KYKM
- Yoakum, Texas; United States;
- Broadcast area: Gonzales, Texas; Schulenburg, Texas;
- Frequency: 94.3 MHz
- Branding: Texas Thunder Radio

Programming
- Format: Country

Ownership
- Owner: Kremling Enterprises, Inc.
- Sister stations: KTXM

History
- First air date: July 6, 1981
- Former call signs: KYOC (1981–1995)
- Former frequencies: 102.3 MHz (1981–1990); 92.5 MHz (1990–2013);
- Call sign meaning: Appears as "Kick 'em" (former branding)

Technical information
- Licensing authority: FCC
- Facility ID: 67287
- Class: A
- ERP: 3,000 watts
- HAAT: 91 meters (299 ft)
- Repeater: 99.9 KTXM (Hallettsville)

Links
- Public license information: Public file; LMS;
- Webcast: radio.securenetsystems.net/v5/kykm
- Website: txthunderradio.com

= KYKM (FM) =

KYKM (94.3 FM; "Texas Thunder Radio") is a radio station airing a country music format licensed to Yoakum, Texas, and simulcasted on sister station 99.9 KTXM in Hallettsville. The station is owned by Kremling Enterprises, Inc. of Shiner, Texas.
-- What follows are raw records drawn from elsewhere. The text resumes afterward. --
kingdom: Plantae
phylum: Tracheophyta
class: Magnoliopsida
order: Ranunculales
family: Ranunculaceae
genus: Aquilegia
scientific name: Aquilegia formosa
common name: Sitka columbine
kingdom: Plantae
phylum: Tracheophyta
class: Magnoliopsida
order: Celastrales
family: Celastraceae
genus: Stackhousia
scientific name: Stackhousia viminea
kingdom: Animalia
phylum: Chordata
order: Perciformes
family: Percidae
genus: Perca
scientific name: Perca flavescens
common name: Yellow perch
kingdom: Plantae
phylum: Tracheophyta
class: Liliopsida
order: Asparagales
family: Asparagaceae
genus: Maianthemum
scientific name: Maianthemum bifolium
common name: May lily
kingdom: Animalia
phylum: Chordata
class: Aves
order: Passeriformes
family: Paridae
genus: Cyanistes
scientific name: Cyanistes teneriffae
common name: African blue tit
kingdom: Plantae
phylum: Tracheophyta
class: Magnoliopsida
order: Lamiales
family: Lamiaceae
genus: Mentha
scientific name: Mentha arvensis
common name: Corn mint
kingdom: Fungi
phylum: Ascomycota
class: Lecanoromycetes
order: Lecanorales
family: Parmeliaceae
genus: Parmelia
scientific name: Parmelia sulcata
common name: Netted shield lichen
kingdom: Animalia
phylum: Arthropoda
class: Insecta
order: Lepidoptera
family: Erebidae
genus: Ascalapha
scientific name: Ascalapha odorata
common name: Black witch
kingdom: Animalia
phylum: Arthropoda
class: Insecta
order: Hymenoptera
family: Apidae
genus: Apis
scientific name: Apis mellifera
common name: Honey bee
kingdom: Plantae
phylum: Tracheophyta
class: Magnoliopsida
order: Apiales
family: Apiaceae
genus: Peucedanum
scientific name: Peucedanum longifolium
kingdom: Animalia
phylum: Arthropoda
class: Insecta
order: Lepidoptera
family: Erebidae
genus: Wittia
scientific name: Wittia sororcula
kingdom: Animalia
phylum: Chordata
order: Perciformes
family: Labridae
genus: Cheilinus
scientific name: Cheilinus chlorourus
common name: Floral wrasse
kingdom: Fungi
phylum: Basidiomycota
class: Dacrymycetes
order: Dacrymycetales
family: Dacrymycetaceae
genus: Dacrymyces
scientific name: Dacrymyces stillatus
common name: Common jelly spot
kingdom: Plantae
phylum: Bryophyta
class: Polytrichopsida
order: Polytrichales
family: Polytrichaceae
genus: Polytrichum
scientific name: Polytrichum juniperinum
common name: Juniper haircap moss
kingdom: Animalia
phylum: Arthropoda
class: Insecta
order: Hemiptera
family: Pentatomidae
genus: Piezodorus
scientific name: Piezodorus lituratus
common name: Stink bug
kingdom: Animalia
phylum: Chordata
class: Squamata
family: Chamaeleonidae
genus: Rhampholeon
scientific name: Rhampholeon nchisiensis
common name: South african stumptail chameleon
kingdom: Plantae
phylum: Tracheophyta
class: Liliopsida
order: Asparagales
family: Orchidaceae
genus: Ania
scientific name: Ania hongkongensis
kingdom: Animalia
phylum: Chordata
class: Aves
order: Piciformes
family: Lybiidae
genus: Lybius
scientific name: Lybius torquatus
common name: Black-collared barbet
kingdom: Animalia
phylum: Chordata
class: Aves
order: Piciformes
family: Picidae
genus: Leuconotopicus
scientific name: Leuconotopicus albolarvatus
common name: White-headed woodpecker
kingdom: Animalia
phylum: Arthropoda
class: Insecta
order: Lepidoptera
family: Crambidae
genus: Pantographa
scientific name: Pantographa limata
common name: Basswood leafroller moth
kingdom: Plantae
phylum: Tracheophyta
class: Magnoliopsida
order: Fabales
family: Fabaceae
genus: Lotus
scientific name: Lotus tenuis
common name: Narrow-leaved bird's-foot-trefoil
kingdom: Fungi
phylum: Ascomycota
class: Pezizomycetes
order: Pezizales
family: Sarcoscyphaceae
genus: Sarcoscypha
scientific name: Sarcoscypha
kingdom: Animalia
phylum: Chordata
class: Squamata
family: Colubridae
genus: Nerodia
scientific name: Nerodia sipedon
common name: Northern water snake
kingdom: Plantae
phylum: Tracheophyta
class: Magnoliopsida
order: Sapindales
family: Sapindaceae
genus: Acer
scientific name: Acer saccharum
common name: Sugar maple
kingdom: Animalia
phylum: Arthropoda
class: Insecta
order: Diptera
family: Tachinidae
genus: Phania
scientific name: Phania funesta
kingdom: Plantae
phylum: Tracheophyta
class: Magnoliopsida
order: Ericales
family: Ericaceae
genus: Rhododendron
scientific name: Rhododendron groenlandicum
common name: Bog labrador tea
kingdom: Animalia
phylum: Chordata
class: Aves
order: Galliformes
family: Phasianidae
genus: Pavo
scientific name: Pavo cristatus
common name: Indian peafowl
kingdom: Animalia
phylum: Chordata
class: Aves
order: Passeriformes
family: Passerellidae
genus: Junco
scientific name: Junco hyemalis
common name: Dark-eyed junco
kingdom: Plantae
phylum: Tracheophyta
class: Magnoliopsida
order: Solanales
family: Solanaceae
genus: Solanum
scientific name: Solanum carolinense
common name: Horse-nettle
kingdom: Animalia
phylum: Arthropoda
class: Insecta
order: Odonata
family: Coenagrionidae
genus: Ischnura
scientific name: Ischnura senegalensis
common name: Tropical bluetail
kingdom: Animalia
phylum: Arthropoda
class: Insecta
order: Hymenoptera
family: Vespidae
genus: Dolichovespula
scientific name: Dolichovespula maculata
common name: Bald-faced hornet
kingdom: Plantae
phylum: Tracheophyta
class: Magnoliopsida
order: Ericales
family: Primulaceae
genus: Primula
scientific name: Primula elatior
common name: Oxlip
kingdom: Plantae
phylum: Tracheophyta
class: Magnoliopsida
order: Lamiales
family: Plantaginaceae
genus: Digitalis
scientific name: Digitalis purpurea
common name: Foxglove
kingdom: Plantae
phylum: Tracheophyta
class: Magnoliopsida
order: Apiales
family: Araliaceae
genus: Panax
On May 30, 2025, the Federal Communications Commission revoked the broadcast licenses for KYKM and sister station KTXM(FM) due to delinquent regulatory fees from FY 2017-21and FY 2024. The order also dismissed pending renewal applications for the stations. The FCC had issued a "Pay or Show Cause Order" in January 2024.